Edgar Wright's remake trailer makes a big change from Steven King's book

https://www.youtube.com/watch?v=kd18ddefuym

This post contains potential spoilers For the "running man".

The new trailer for the film adaptation of Edgar Wright to "The Running Man" by Steven King has been scattered online, and as the 1987 version starring Arnold Schwarzenegger, it seems to be moving in the very funniest and easier direction of the book it adapts.

Set in the not -so -distant future, Glenn Powell is played by Ben Richards, a lowered soul, who is reported to be a competitor to a popular and bloody Gamshu, called a "working man". The match requires our hero to overcome a band hunters tasked with following and killing Richards, everything for the sake of a live party. If he surpassed his pursuers, Richards could go further with the burden of money to help his seriously ill daughter.

In the 1987 film, which stands between The better half of Steven King's adaptations (though of course None of Schwarzenegger's best films), the family element was absent. Instead, Richards has been turned into a former military officer who has opposed orders to kill civilians. Therefore, our hero is thrown into a golden nonsense, which was just as dirt as the one -way that spat on every successful murder. But what both movie versions seem to have in common is that they seem to emit some of the fastest parts of the book, and instead add a little more pip to this man.

Edgar Wright's man does not look as dark as a book (and it's a good thing)

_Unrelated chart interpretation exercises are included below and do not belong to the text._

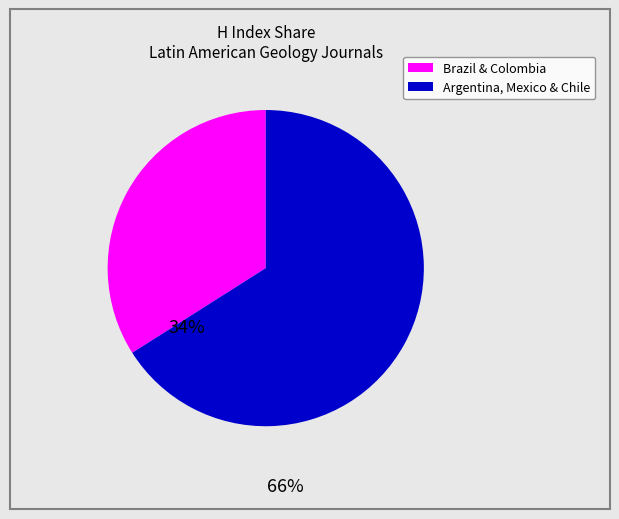

Is there any slice that represents more than half of the pie?

Yes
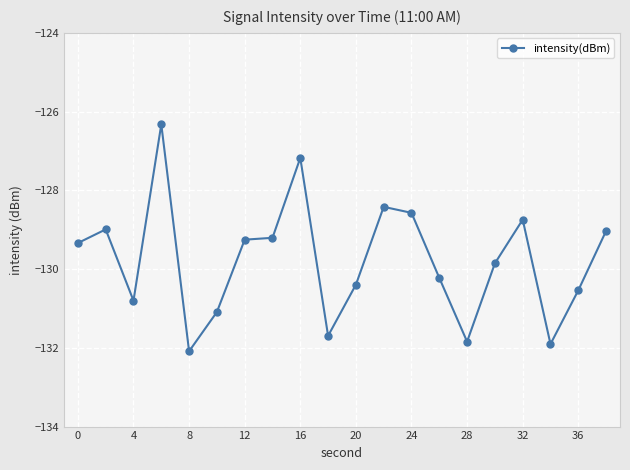

What is the difference between the maximum and minimum values?

5.8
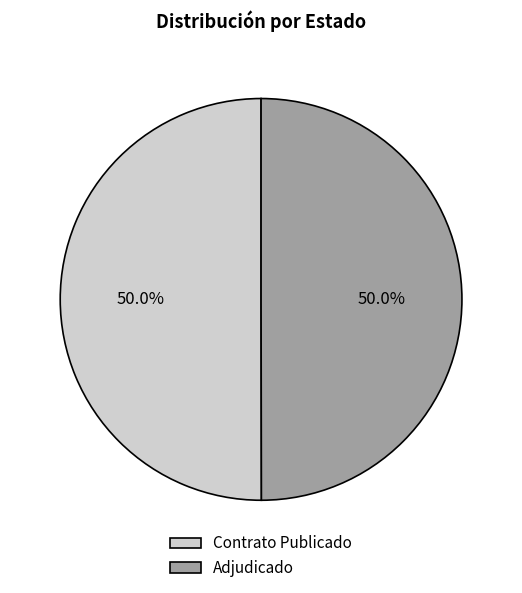

How much of the chart is everything except Adjudicado?

50.0%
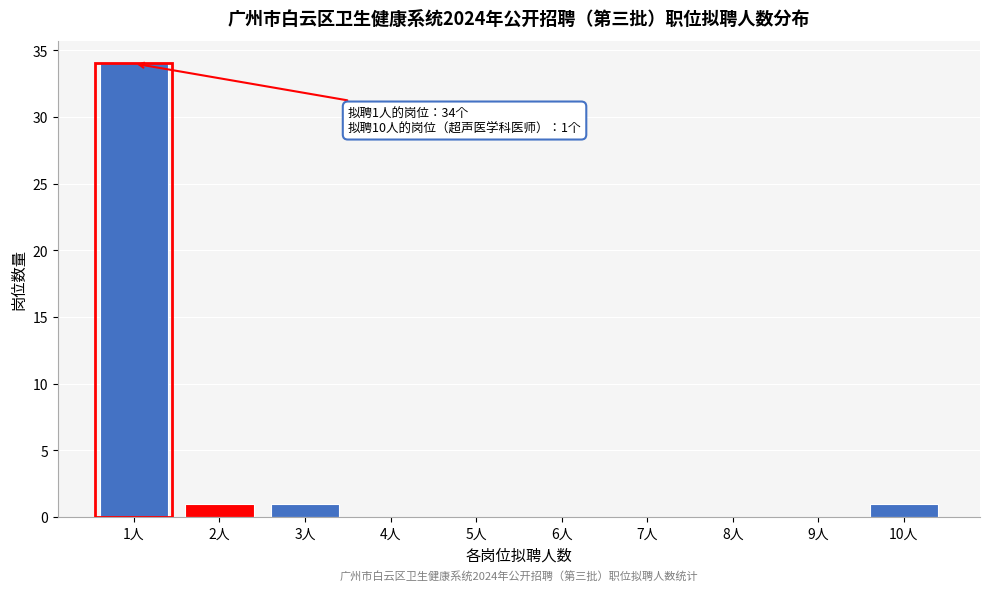

Reading right to left, extract all data points from this chart.

10人=1	9人=0	8人=0	7人=0	6人=0	5人=0	4人=0	3人=1	2人=1	1人=34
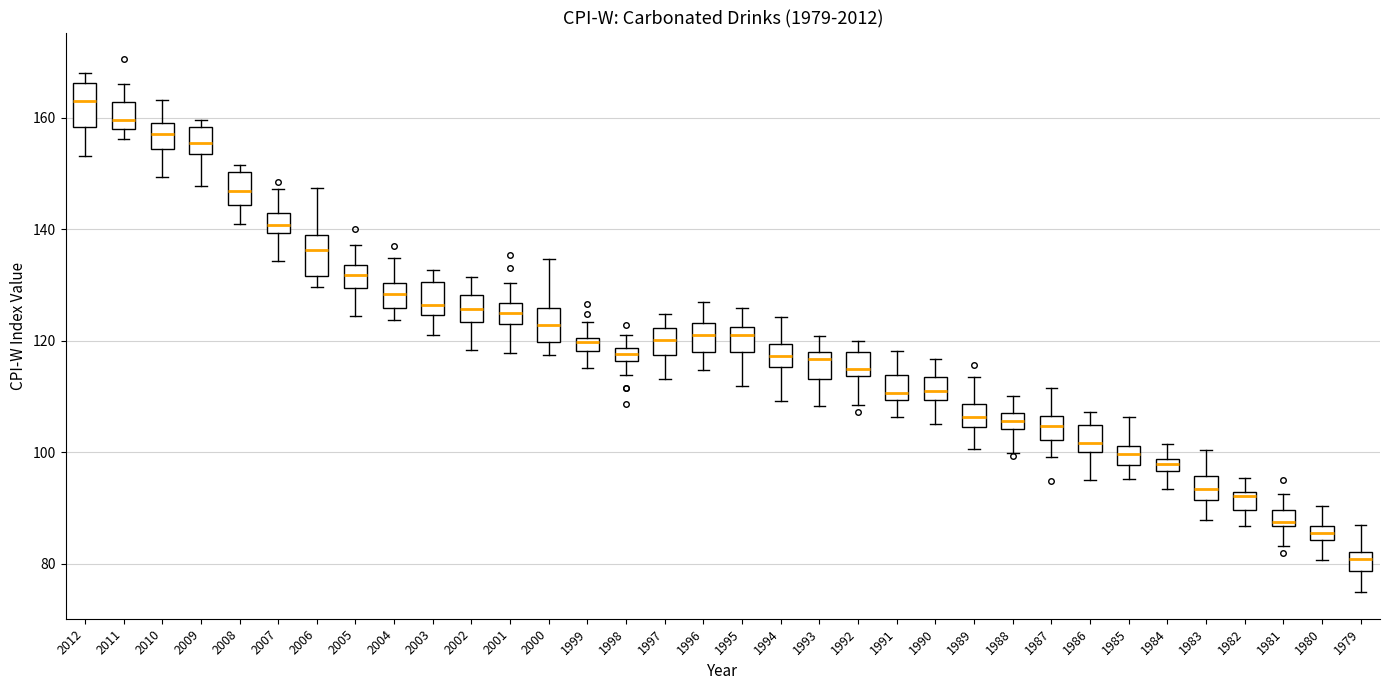

Which box's median line is the lowest?

1979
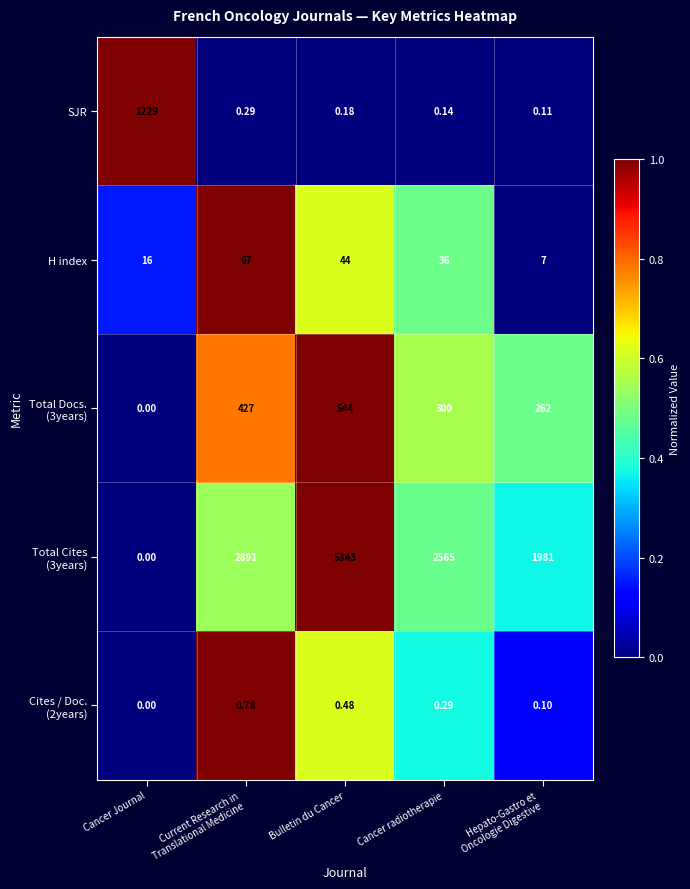

At which category does the chart reach its minimum across all series?

Cancer Journal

Steven King's original book (written under the pseudonym Richard Bachmann) predicts a future (randomly set in 2025) which was so dystopian, the protagonist's wife turns to prostitution to pay for their daughter's medicine. The challenge of a person's running match is also even stronger for Richards, who is drastically out of shape, unlike Powell and his muscle predecessor on the screen. It may also be too early to say, but the end of the book, which was also left out of the 1987 version, seems unlikely to work well with what Wright appears here.

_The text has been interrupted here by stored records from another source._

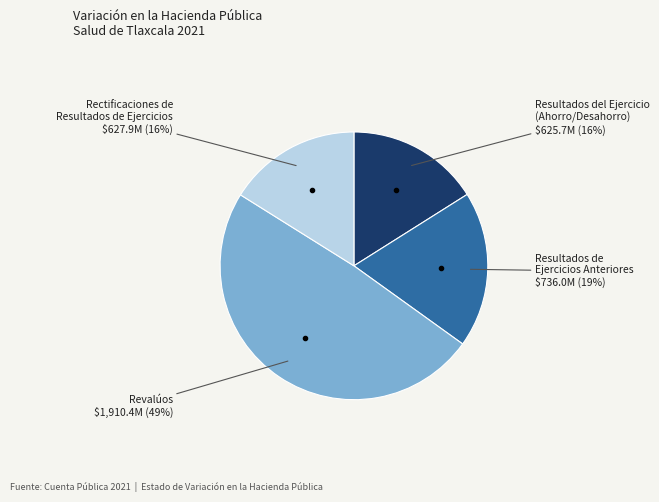

To the nearest percent, what is the average slice percentage?

25%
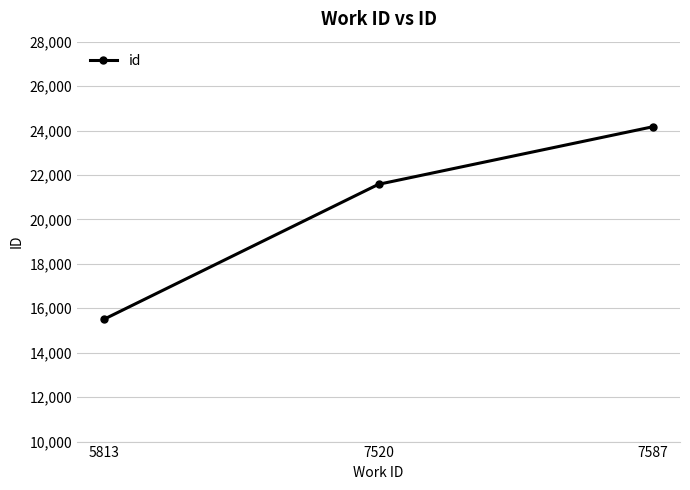

What is the difference between the maximum and minimum values?

8652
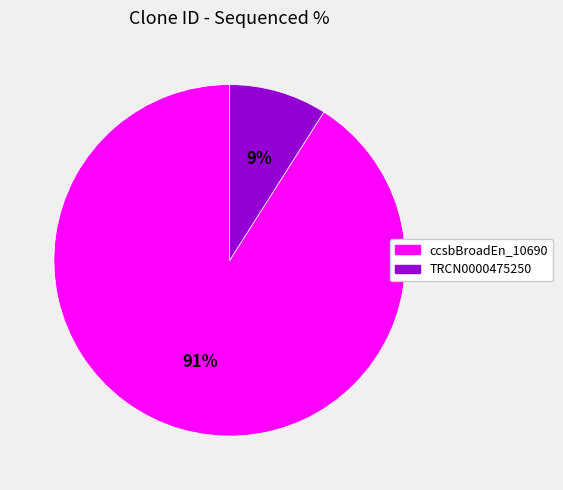

To the nearest percent, what is the difference between the largest and smallest slice percentages?

82%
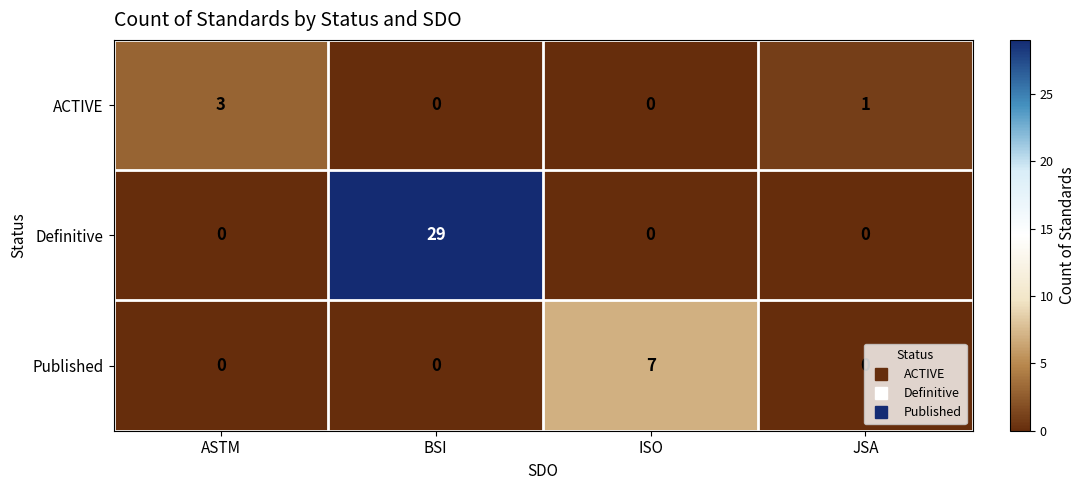

Which series has the widest spread of values?

Definitive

(Warning: Spoilers For the original novel below.)

King's original story ends up on a deeply unusual note when Richards learns that his wife and daughter were killed by the company to organize the competition. Because nothing left to lose, our hero kidnapped an aircraft and crashed into the corporate building of the network, causing an explosion described in the book as "lighting the night like the anger of God, and was raining twenty blockade". Yikes.

It is clear that Wright does not aim to replicate something outdated, fulfilled the 1987 film action, but we can't wait to see Powell's charm of full view and ***-Eating a smile through the face of Oshosh Brolin as executive producer Dan Kilian. For a more daunting race for King orchestrated, Wait for the "Long Walk" adaptation to hit theaters on September 12, 2025. As for the "running man", get ready, set and go, see it when it arrives in theaters on November 7, 2025.